The long and short of it was that he found me a work placement. He talked to an old friend of his at the University of Herts, who I believe was the head of the Astro Dept - Professor Kitchen? - and they offered me a placement. Just because I wanted one, and they thought I was smart.

It never fails to amaze me how nice people can be.

So I went to work. Year 10s in this country have to do a two-week work study placement anyway, and usually the school arranges places with shops and nursery schools and offices that the students have to bid on, but they were happy that I'd arranged my own. (Or that fate and a gentleman's kindness had done it for me.) I went to work at the uni for two weeks to start. Professor Kitchen placed me with Dr Collett, and Dr Collett passed me onto Dr Tanvir, and Dr Tanvir liked me and decided to keep me. I can't even remember the amount of projects I worked on that summer. They taught me how to write computer code, and set me to work developing a program that linked to all the observatories around the world. They had me assisting post-grad students with their projects. The one I remember the best was with an astrogeologist who was investigating the volcanoes on Io (one of the Galilean moons of Jupiter; the fiery one) in the hopes of discovering whether Io or Europa (icy crust with probable ocean beneath) could be potential harbors for extraterrestrial bacteria.

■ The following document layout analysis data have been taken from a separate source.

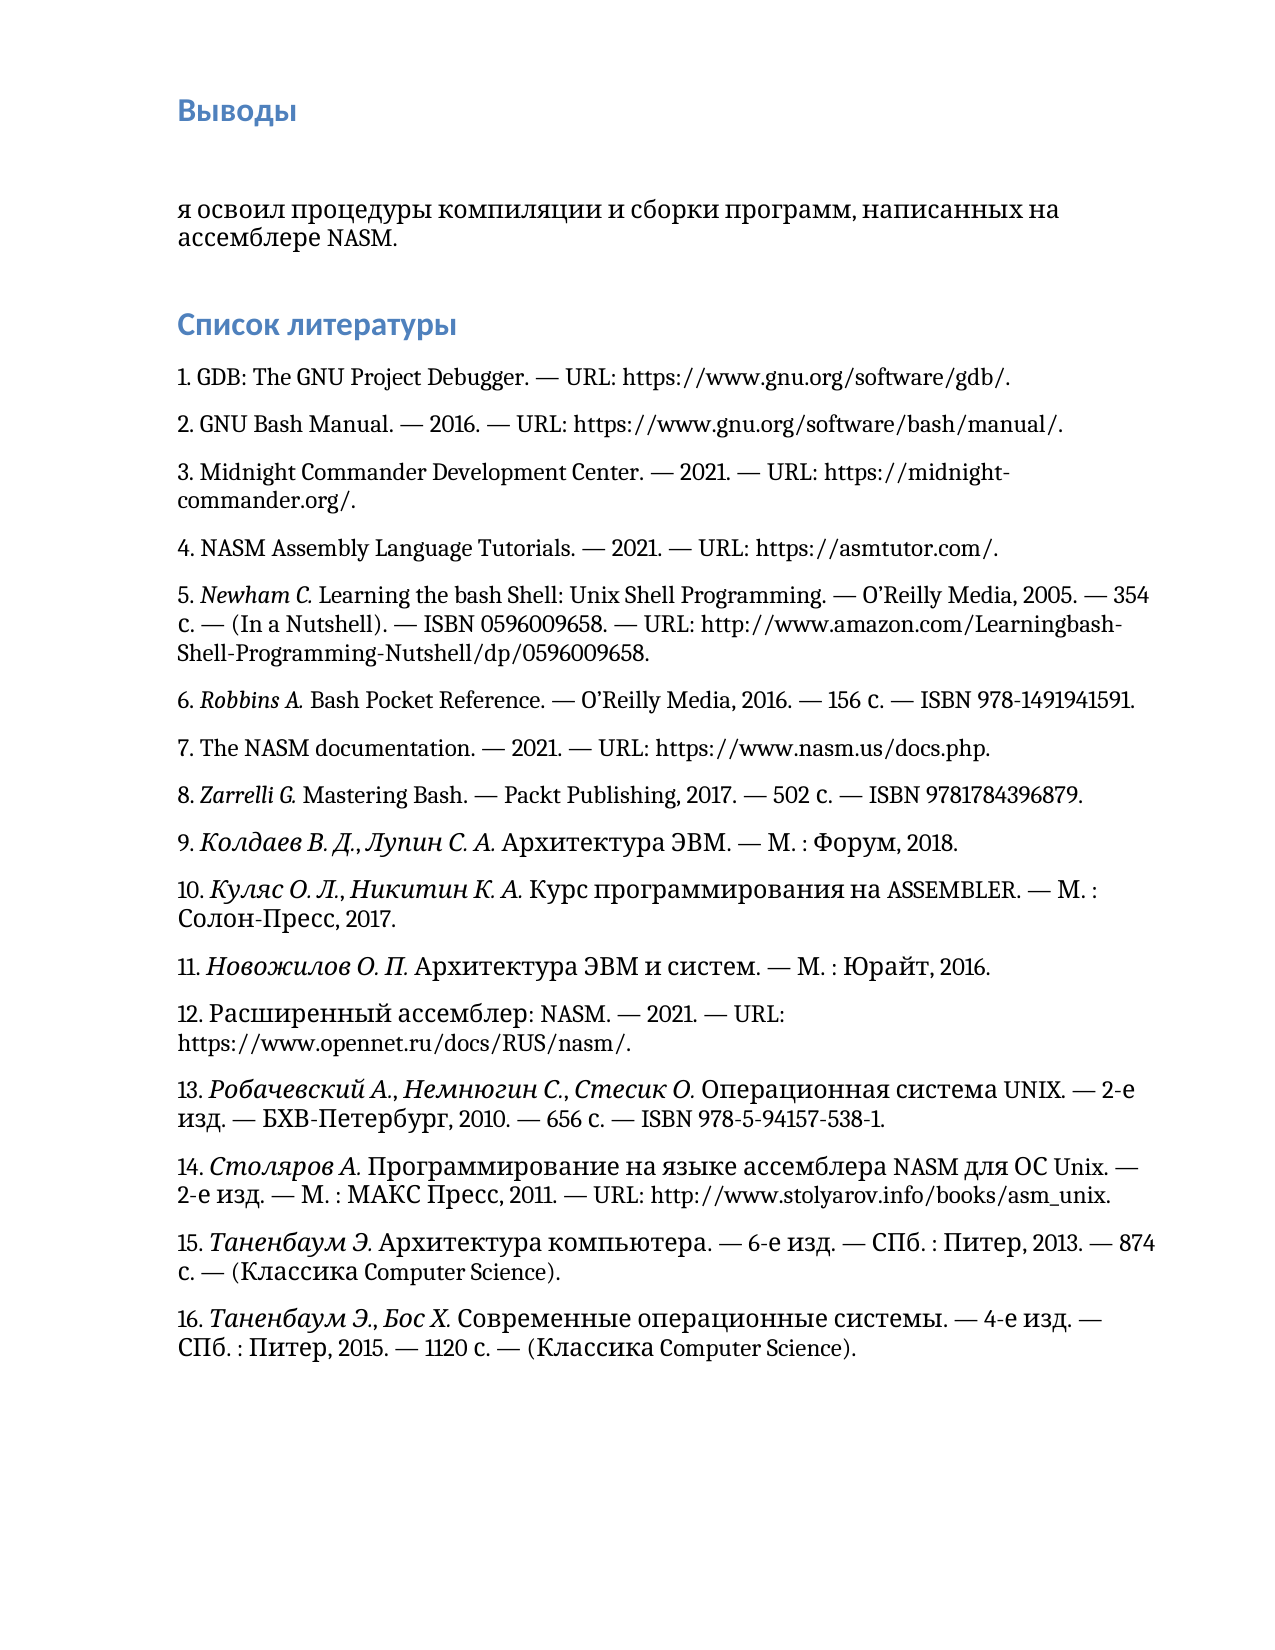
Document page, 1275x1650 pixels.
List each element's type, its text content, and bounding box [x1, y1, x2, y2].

text 10. Куляс О. Л., Никитин К. А. Курс программирования на ASSEMBLER. — М. : Солон-Пресс, 2017. [177, 876, 1157, 934]
subtitle Выводы [177, 89, 1157, 129]
text я освоил процедуры компиляции и сборки программ, написанных на ассемблере NASM. [177, 196, 1157, 253]
text 14. Столяров А. Программирование на языке ассемблера NASM для ОС Unix. — 2-е изд. — М. : МАКС Пресс, 2011. — URL: http://www.stolyarov.info/books/asm_unix. [177, 1153, 1157, 1210]
text 7. The NASM documentation. — 2021. — URL: https://www.nasm.us/docs.php. [177, 734, 1157, 763]
subtitle Список литературы [177, 303, 1157, 344]
text 4. NASM Assembly Language Tutorials. — 2021. — URL: https://asmtutor.com/. [177, 534, 1157, 563]
text 5. Newham C. Learning the bash Shell: Unix Shell Programming. — O’Reilly Media, 2005. — 354 с. — (In a Nutshell). — ISBN 0596009658. — URL: http://www.amazon.com/Learningbash-Shell-Programming-Nutshell/dp/0596009658. [177, 581, 1157, 668]
text 16. Таненбаум Э., Бос Х. Современные операционные системы. — 4-е изд. — СПб. : Питер, 2015. — 1120 с. — (Классика Computer Science). [177, 1305, 1157, 1363]
text 13. Робачевский А., Немнюгин С., Стесик О. Операционная система UNIX. — 2-е изд. — БХВ-Петербург, 2010. — 656 с. — ISBN 978-5-94157-538-1. [177, 1076, 1157, 1134]
text 1. GDB: The GNU Project Debugger. — URL: https://www.gnu.org/software/gdb/. [177, 363, 1157, 391]
text 15. Таненбаум Э. Архитектура компьютера. — 6-е изд. — СПб. : Питер, 2013. — 874 с. — (Классика Computer Science). [177, 1229, 1157, 1286]
text 9. Колдаев В. Д., Лупин С. А. Архитектура ЭВМ. — М. : Форум, 2018. [177, 829, 1157, 858]
text 2. GNU Bash Manual. — 2016. — URL: https://www.gnu.org/software/bash/manual/. [177, 410, 1157, 439]
text 6. Robbins A. Bash Pocket Reference. — O’Reilly Media, 2016. — 156 с. — ISBN 978-1491941591. [177, 686, 1157, 715]
text 8. Zarrelli G. Mastering Bash. — Packt Publishing, 2017. — 502 с. — ISBN 9781784396879. [177, 781, 1157, 810]
text 11. Новожилов О. П. Архитектура ЭВМ и систем. — М. : Юрайт, 2016. [177, 953, 1157, 981]
text 3. Midnight Commander Development Center. — 2021. — URL: https://midnight-commander.org/. [177, 458, 1157, 515]
text 12. Расширенный ассемблер: NASM. — 2021. — URL: https://www.opennet.ru/docs/RUS/nasm/. [177, 1000, 1157, 1058]
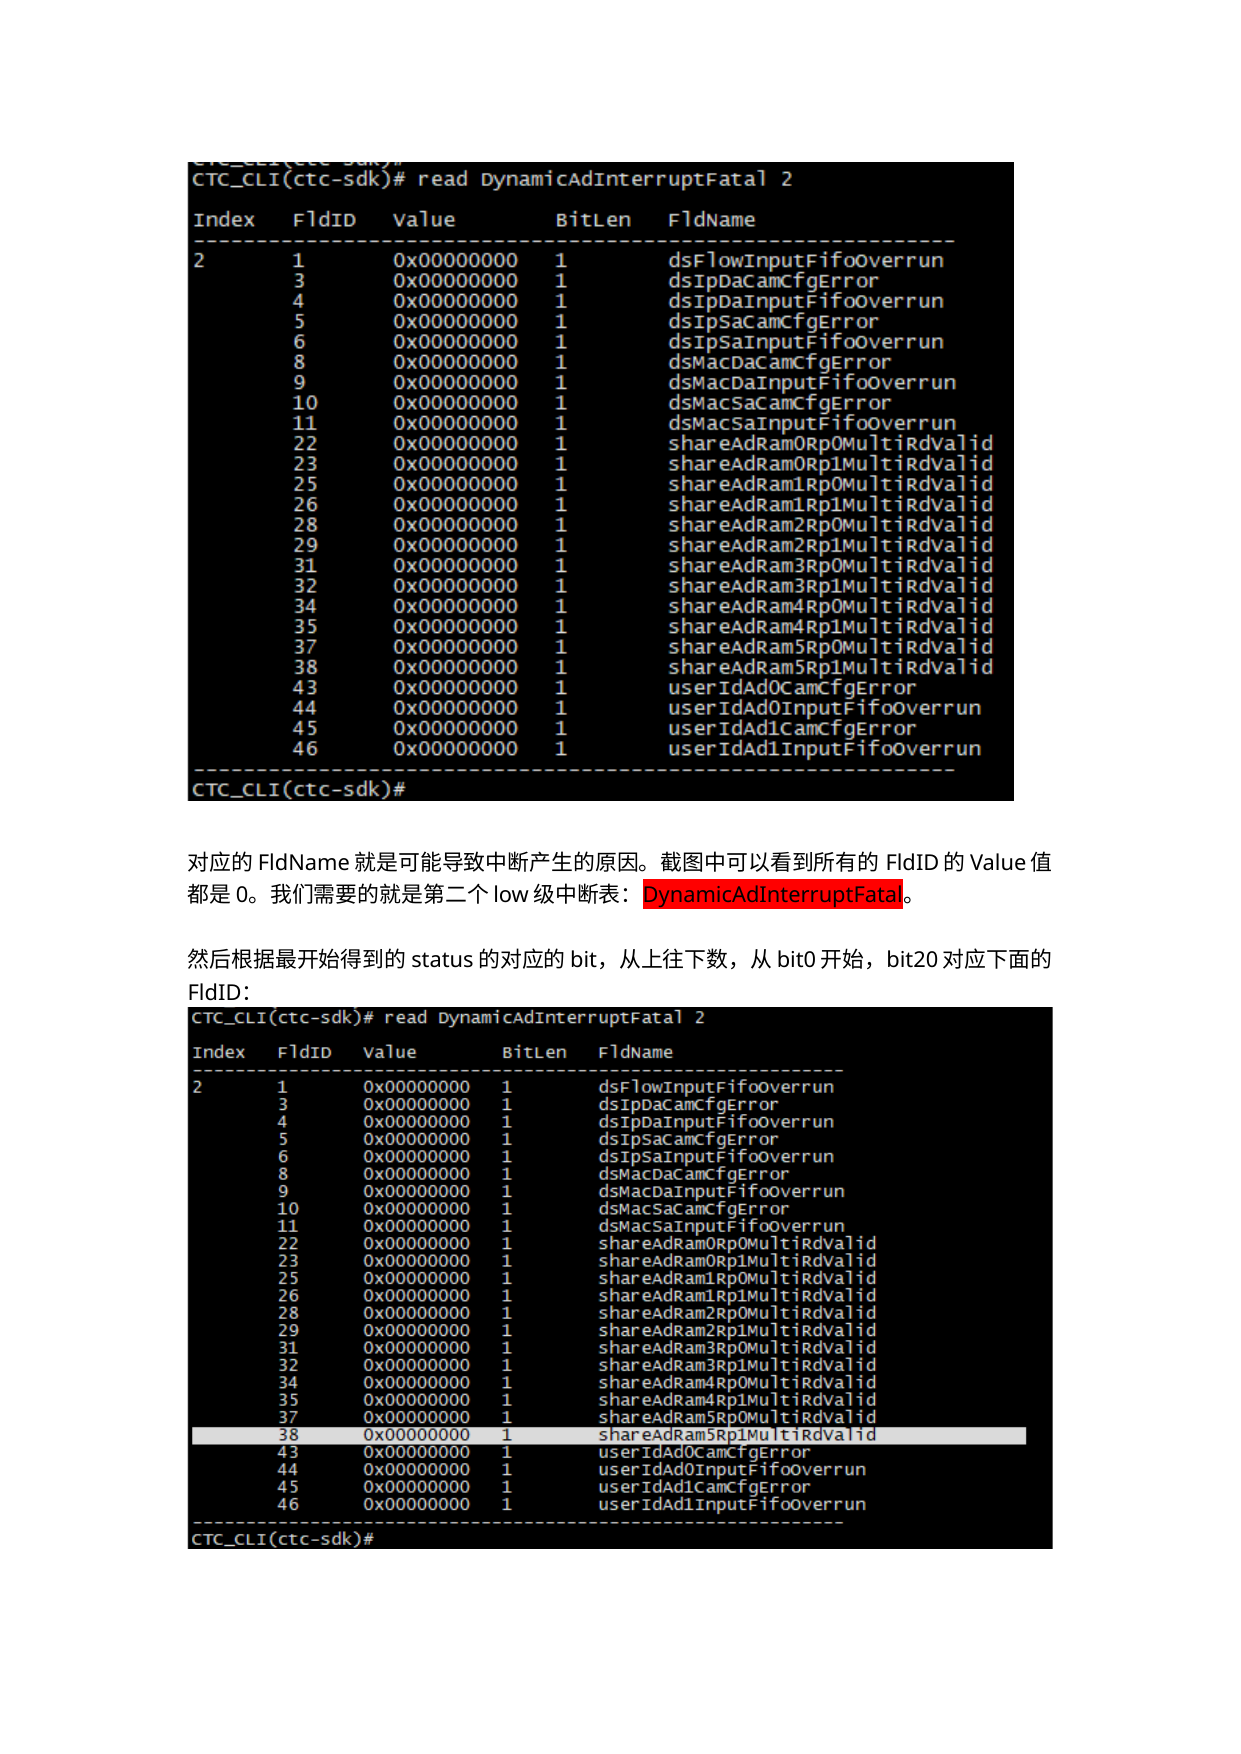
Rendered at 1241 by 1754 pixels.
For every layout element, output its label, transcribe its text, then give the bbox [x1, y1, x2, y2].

They taught me physics, and how to use a mass spectrometer to read age and distance, and they took me to the building site of the new university observatory. They encouraged me to study different specialties, and I knew within a couple of weeks that I wanted to study the formation of nebulae.

We had a total solar eclipse that summer, the first visible in the UK since the 1920s, and I got to watch it with some of the best scientific minds in the field.

It was the most glorious summer. I felt like I'd found a niche for myself, like I'd discovered that missing piece of my life. I even managed to wrangle myself an invitation to go to the Teide National Park in Tenerife - a place I'd been a couple years before, and fallen in love with - which is considered the closest thing on Earth to the surface of Mars, and is where all kinds of experiments are run. (Don't ask me what kind. I never got there.)

I wished that I could have stayed on staff there forever, because I was SO ready to be done with high school. But I had another year to go. And then Julian died. And I shoved myself into earthly things and never went back to studying the universe. Julian WAS the nighttime; he was the moon and the stars and all the secrets to life, and without him I didn't want to care about any of it. After a while I just kind of forgot. It was easier.

Will I ever go back? Will I ever study again, go to uni, perhaps do a degree? Probably not. Even if I wanted to, I'm not sure that I CAN. Since the brain damage, I don't learn easily - not only am I no longer a child genius, I'm not even sure that I'm smart enough to grasp the basic physics that I would need to know. And most of the time I can live with that. But just occasionally, just once in a blue moon - or perhaps less often - I feel them calling my name, calling, calling, calling me home, and underneath that siren song is the promise of knowledge, of all the secrets of the universe being open to me.

[True story or smoke and mirrors? You'll never know. :)

In any case, I hope you enjoyed my tale. Now go enjoy your eclipse, and spare a thought for this girl who wishes she was there with you.]